_GIVEN PASSAGE_.
>>>>>
Our priority on national level – and that’s one of the points in our agenda – is about the concept of participation in the government, government sharing the power.  And of course, many Iraqis, they are talking about, we must have a coalition government and all they must be onboard.  But all onboard, who is going to take decisions – the main decisions, the strategical (sic) decisions in the government? 

Once again, we will have the same government as we have now?  Everything is in the hand of the prime minister.  All the authority is in the hand of the prime minister himself or the office of the prime minister.  Are we going to have the same style, where we have got a cabinet in the office of the prime minister and a cabinet outside the office of the prime minister?  This is against the constitution.  This is a violation of the constitution.  So we want to go back to the constitution, sharing power.

In all the process of the decision – decision-making process – we must be part of it.  When I am talking about “we,” all the people who will participate in the government must be part of it.  But to be part of that process, we must have already, during the negotiations, definition of the authority of the prime minister.  Which kind of authority does he have?  We are going back to the constitution.  In the constitution, we have got the prime minister, or you can call it – I call it the first minister.  So he’s the prime minister of the council of ministers.  That means he’s coordinating the council of ministers.  That means he’s sharing the power with others and not deciding for the others.

We can develop mechanisms how they can take decisions, because at the end, you cannot say or you cannot tell the prime minister, okay, you are prime minister, but we don’t have any authority.  But the authority is within the constitution and the authority is within the collective leadership.  And collective leadership means the cabinet, you can have a small cabinet, but you can have, also, three, four deputy prime ministers and then they can decide together. 

But to change the whole cabinet – the transceive (sic) the whole cabinet to the office of the prime minister, that is not anymore accepted.  That’s our vision, as far as the authority of the prime minister, as far as participation, as far as sharing power in Baghdad.  So we have got it.  We are ready to discuss that.

Another agenda point, which will be part of our – I mean, it will be part of the agenda of the negotiation – has to do with reforming the Iraqi army.  The Iraqi army has been once again established and founded, but it has been founded and established, and unfortunately, they went back to the old style.  Most of the commanders, they are the commanders and officers of the Saddam’s army.

They are the same.  And now, they are also commanders.  The culture is still the same.  The organization is still the same.  So we need a change.  The change and reform in the army must be on the basis of a new education that the army is the army of the country, and not the army of one party.  The army commands, the chain of command must be collective, not one person gives the orders and the others must follow.  The whole reorganization of army was dependent on – to have balance – to have the Kurds, the Shia and the Sunni and the Turkmen there in the army, not to limit the key positions to one group.  This is dangerous.

So that’s another agenda point that we have, as far as national level.  We are asking for a clear oil policy.  Where is the oil policy?  Do we have?  We don’t have.  In 2007, we – I mean, the KRG and Iraqi government – we reached an agreement about the draft law about oil and revenue-sharing law.  That draft is still with the Iraqi government.  They didn’t send it to the parliament.  We need a law.  We need a law to clarify the articles related to oil in the constitution.
<<<<<
_DATASET EXCERPT_.
>>>>>
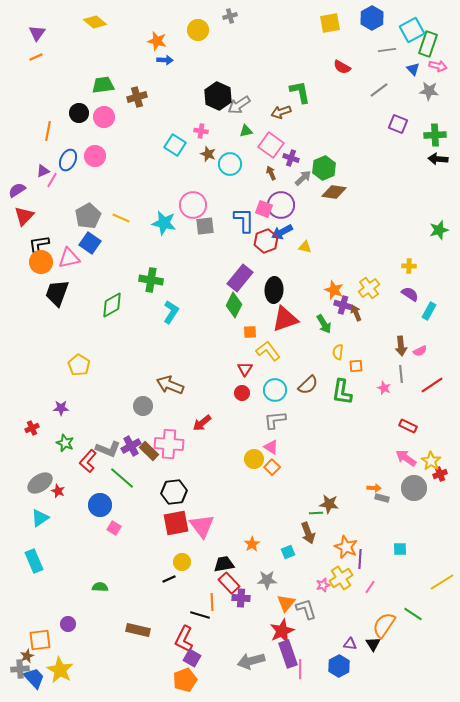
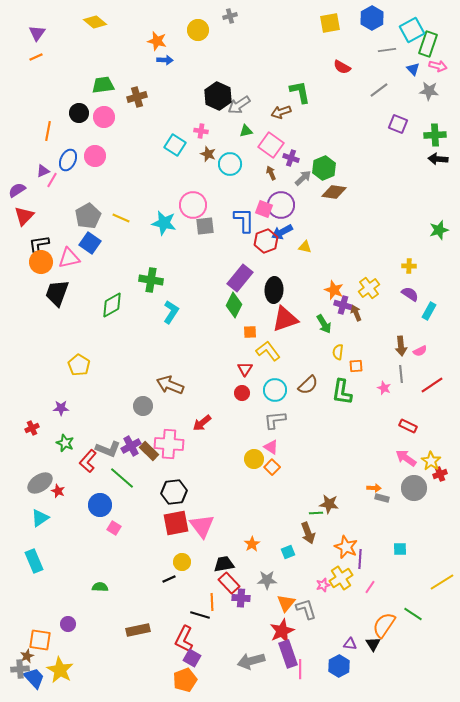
brown rectangle at (138, 630): rotated 25 degrees counterclockwise
orange square at (40, 640): rotated 15 degrees clockwise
<<<<<
_WHAT TO DO_.
Answer these questions from the passage on Iraqi power sharing:
1. What alternative title does the speaker use for the prime minister?
2. According to the passage, whose army did most commanders and officers of the re-established Iraqi army come from?
3. In what year did the KRG and the Iraqi government agree on the draft law about oil and revenue sharing?

_COMPLETED EXERCISE_.
1. The first minister.
2. Saddam's army.
3. 2007.